Was JRD too indulgent towards his group chiefs who became lords in their own right? While accepting the truth of this question, Mr Lala says that JRD occasionally ticked them off. "I'm not at liberty to disclose the confidences of a man, especially of one who is no more. But he did tick them off, occasionally", he says. JRD's style was to develop people. He liked to work with people and get on with them. He would say: "At times it involves suppressing yourself. It is painful but necessary. To be a leader you have got to lead them with affection". This, says Mr Lala, lead some people to take advantage of him. As he became older, his capacity to assert himself became less.

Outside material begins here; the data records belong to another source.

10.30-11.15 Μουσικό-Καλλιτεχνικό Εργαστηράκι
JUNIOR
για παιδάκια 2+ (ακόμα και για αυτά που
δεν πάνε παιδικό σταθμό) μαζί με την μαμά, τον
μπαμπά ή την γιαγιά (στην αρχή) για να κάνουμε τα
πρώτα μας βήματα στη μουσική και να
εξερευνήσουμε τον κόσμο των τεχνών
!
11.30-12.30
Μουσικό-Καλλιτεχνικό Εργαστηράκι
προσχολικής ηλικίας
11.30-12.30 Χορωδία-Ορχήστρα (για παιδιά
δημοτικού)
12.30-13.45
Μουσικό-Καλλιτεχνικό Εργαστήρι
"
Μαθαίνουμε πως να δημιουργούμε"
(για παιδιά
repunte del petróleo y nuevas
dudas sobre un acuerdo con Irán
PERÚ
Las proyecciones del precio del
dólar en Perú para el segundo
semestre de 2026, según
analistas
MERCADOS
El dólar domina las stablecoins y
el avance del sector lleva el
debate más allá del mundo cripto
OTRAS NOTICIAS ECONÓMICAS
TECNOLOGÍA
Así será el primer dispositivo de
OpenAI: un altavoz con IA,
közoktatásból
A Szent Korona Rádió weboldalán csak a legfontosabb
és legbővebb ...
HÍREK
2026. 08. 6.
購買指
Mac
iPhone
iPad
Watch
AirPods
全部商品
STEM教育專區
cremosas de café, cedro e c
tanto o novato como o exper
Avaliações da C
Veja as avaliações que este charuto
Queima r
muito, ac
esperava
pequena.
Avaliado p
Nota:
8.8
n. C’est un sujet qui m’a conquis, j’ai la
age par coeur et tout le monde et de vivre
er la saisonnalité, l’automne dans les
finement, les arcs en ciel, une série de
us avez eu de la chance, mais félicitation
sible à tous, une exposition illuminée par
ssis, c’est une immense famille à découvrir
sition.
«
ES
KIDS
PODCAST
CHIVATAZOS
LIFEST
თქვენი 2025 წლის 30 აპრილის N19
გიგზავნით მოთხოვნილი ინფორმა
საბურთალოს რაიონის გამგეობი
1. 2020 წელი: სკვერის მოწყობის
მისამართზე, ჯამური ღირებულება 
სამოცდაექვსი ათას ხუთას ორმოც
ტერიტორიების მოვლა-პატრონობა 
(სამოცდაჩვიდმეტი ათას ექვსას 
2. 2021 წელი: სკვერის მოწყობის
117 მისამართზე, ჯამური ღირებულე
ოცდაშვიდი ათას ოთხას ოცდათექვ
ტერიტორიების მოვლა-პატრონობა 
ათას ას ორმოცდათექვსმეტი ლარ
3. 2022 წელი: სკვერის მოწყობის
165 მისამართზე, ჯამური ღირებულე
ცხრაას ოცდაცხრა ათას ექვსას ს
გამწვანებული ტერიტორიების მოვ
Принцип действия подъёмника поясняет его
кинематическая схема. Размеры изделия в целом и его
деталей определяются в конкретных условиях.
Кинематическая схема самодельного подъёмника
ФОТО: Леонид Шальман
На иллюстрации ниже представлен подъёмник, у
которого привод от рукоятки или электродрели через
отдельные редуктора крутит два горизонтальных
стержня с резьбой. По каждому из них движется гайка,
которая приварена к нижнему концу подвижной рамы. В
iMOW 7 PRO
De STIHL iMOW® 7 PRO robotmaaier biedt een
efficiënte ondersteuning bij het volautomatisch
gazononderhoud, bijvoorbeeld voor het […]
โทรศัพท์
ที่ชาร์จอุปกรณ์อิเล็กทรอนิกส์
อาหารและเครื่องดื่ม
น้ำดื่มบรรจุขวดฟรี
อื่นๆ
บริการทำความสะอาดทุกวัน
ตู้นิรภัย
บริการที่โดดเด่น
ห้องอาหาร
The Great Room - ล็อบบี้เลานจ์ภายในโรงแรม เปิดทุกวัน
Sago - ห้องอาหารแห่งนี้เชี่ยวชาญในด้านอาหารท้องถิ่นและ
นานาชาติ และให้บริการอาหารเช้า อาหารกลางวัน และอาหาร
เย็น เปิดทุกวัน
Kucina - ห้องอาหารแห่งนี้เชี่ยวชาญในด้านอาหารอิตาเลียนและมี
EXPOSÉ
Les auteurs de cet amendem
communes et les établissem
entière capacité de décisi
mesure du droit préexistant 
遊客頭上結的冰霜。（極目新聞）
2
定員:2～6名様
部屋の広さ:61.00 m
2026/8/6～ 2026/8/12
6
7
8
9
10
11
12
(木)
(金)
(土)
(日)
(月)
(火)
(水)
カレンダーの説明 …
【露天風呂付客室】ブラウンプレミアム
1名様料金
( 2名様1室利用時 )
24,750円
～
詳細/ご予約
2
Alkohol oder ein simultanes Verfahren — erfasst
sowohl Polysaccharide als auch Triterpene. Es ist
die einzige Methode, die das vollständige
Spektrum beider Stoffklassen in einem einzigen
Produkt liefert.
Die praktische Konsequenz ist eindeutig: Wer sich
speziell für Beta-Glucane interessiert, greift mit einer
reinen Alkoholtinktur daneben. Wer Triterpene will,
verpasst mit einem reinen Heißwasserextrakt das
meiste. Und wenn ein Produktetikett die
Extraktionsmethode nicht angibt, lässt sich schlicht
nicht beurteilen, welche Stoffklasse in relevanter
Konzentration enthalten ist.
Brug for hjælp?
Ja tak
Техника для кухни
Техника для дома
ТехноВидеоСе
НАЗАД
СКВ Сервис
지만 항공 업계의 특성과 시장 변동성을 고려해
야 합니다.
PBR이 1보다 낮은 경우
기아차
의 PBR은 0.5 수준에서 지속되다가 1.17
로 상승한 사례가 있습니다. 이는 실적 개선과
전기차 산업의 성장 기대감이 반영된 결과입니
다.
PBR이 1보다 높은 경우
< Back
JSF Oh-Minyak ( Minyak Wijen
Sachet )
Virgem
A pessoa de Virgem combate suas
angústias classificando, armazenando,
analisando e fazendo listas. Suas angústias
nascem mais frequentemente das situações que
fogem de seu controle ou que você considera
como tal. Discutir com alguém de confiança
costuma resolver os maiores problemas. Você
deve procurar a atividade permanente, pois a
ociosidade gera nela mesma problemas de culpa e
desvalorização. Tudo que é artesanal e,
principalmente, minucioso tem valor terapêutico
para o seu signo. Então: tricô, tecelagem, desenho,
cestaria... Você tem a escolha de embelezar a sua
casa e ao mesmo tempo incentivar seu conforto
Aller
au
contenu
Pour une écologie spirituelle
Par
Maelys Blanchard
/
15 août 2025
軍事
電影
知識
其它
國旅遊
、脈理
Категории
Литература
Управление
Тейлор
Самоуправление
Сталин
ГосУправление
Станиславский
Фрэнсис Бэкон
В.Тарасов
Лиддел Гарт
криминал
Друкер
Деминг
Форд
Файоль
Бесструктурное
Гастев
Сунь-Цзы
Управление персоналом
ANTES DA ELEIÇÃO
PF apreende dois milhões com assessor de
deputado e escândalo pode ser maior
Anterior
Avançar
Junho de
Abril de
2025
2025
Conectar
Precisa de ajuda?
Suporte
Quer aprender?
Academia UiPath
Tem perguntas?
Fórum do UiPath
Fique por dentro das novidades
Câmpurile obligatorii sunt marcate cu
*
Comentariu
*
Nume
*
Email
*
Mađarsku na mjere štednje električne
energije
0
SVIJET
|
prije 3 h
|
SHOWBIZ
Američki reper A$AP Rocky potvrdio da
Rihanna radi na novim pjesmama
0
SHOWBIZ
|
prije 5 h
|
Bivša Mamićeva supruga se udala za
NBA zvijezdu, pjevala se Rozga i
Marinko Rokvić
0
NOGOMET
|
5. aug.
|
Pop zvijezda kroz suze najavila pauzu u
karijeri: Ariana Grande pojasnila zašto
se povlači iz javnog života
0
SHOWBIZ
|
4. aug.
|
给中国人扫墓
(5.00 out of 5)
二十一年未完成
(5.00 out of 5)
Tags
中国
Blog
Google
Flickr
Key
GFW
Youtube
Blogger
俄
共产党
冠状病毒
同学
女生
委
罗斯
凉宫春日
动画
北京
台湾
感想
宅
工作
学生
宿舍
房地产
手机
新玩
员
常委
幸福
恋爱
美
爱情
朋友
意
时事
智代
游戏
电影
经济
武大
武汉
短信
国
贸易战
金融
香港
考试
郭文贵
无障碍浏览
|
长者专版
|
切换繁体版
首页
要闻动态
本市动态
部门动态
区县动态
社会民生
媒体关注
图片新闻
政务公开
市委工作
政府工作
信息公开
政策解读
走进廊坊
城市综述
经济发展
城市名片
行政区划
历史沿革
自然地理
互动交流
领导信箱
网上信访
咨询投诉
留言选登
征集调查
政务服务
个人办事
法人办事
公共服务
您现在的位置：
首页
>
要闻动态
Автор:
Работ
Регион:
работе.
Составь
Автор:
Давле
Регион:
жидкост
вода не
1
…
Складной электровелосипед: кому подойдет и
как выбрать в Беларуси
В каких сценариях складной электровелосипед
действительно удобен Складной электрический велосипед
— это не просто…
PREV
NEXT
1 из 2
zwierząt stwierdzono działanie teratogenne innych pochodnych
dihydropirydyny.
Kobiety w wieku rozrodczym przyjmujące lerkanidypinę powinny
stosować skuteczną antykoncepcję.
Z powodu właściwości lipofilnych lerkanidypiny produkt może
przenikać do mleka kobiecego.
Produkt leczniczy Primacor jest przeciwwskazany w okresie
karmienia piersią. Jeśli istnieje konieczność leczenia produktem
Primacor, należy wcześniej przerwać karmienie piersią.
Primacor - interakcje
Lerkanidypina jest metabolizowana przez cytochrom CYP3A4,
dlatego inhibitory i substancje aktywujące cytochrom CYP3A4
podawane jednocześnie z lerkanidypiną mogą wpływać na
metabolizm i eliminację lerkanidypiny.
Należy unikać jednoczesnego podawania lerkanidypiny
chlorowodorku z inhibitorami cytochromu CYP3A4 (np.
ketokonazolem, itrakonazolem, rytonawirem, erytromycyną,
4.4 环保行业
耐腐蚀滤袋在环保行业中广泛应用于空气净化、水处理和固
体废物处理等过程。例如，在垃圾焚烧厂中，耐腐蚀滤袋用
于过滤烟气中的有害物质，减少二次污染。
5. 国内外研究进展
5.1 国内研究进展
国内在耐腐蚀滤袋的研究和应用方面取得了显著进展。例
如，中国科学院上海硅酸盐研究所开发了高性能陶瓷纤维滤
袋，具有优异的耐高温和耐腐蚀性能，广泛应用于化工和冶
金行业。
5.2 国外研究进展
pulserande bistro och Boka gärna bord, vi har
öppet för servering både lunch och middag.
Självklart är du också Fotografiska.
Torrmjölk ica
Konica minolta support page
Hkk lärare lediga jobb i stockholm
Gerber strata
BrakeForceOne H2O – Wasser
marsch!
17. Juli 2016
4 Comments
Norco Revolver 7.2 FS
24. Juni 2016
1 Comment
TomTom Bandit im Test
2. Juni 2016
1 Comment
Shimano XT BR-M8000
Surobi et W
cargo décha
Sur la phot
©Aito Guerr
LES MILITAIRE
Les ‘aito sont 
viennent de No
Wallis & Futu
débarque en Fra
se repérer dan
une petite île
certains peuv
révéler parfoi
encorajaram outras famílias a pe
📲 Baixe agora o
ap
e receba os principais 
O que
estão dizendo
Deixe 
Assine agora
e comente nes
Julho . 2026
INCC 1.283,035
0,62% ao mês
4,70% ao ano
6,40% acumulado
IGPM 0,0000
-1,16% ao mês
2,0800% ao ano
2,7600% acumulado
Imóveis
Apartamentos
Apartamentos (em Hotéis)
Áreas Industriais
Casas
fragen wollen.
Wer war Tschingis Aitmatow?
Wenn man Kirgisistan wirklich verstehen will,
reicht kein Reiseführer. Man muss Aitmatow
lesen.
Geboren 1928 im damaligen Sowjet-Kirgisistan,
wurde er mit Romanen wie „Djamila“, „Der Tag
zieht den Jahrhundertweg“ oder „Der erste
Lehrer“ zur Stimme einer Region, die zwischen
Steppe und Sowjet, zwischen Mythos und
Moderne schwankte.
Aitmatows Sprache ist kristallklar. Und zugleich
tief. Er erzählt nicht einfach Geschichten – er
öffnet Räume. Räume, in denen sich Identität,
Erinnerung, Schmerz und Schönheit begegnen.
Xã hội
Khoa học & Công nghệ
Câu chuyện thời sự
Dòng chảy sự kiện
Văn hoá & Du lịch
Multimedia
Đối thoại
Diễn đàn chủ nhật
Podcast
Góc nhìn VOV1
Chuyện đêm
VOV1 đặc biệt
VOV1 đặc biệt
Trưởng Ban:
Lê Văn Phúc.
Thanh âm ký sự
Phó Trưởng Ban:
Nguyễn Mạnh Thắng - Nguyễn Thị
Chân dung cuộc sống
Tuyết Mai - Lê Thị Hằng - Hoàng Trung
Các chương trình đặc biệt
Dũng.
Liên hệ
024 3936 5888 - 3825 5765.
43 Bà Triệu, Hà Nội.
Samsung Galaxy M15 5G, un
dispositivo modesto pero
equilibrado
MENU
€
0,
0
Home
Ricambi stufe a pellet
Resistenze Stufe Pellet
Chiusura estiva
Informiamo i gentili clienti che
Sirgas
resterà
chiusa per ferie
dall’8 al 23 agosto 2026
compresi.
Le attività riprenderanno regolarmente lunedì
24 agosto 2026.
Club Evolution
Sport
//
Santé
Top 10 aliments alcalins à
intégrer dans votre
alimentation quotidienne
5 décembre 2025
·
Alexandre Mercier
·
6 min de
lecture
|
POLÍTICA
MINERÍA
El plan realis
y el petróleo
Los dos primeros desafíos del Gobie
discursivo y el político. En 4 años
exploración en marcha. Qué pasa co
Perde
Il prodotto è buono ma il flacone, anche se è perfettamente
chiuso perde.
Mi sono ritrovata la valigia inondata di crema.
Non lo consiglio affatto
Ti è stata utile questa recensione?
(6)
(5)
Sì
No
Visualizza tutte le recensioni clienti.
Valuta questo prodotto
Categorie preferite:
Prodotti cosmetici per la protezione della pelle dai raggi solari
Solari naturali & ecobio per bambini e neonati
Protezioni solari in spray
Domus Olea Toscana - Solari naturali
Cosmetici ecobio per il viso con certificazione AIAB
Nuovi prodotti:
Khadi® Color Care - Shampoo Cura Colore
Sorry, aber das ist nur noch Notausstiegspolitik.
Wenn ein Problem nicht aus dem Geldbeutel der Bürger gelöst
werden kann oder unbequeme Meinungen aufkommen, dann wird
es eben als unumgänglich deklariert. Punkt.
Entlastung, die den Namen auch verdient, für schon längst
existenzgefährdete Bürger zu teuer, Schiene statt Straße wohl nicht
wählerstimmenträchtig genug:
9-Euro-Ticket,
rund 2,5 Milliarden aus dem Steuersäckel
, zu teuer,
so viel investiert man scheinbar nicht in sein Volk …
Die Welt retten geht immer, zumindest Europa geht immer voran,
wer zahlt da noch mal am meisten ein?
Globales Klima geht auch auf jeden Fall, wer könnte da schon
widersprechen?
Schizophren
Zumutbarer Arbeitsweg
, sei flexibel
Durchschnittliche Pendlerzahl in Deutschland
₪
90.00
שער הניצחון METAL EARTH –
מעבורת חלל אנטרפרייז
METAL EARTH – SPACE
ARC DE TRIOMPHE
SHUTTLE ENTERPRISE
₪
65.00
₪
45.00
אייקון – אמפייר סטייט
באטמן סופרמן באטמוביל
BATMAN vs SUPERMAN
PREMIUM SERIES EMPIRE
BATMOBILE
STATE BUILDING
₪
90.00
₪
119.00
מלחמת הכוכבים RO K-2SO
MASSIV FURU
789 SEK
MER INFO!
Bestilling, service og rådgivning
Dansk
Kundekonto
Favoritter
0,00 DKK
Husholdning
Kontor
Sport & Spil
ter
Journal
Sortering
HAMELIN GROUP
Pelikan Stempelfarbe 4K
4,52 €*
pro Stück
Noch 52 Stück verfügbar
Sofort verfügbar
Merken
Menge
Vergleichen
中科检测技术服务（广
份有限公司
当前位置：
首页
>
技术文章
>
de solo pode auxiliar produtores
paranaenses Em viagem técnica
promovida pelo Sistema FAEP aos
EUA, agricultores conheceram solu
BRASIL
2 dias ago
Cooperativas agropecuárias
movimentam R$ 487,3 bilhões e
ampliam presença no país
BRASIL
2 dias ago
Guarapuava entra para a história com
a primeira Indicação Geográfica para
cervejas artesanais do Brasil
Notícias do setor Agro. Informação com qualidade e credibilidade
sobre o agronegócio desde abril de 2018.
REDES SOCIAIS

Would JRD have carried out the changes that were done in the group, as for instance, the sell-off of Tomco? "That is very difficult for me to say", says Mr Lala, "I'm not a businessman, I'm a historian". He goes on to narrate an anecdote about how the Tatas lost a lot because of honesty.

"Mercedes Benz was very pleased with the quality of Tata trucks and offered to give the Tatas one of their car models. In 1960, (Sumant) Moolgaokar gave the keys to six cars to K. B. Lall, Industry and Commerce Secretary to try them out for one year and then decide whether to give the Tatas permission to produce the car here. They never got a reply. The cars came back after one year, but no permission", says Mr Lala.

A man of etiquette

The greatest thing about JRD was his humaneness and etiquette. "Once he called on me at hospital where I had been admitted for cancer therapy at 8 in the night. He sent his personal doctor in first to ask if he could come in and see me. He could have just walked in. He said that he had come to see an old friend. He had driven at that late hour through the thick Bombay traffic and he was 86 years old then. Which chairman will do that?" asks Mr Lala.

Dwelling on JRD's etiquette Mr Lala says that if he (JRD) rang someone up, his first question usually would be "Can you talk? Or is there someone with you?"

Is this the time to review JRD's role in India's business history? Says Lala: "JRD had a lot to teach people of today. He would never have adapted to compromise. Yes, he was weak with some chairmen and should have put his foot down sooner and harder. That was his only limitation. The fault then was with some others. His sister once told me, "Remember, Jeh is a very kind human being."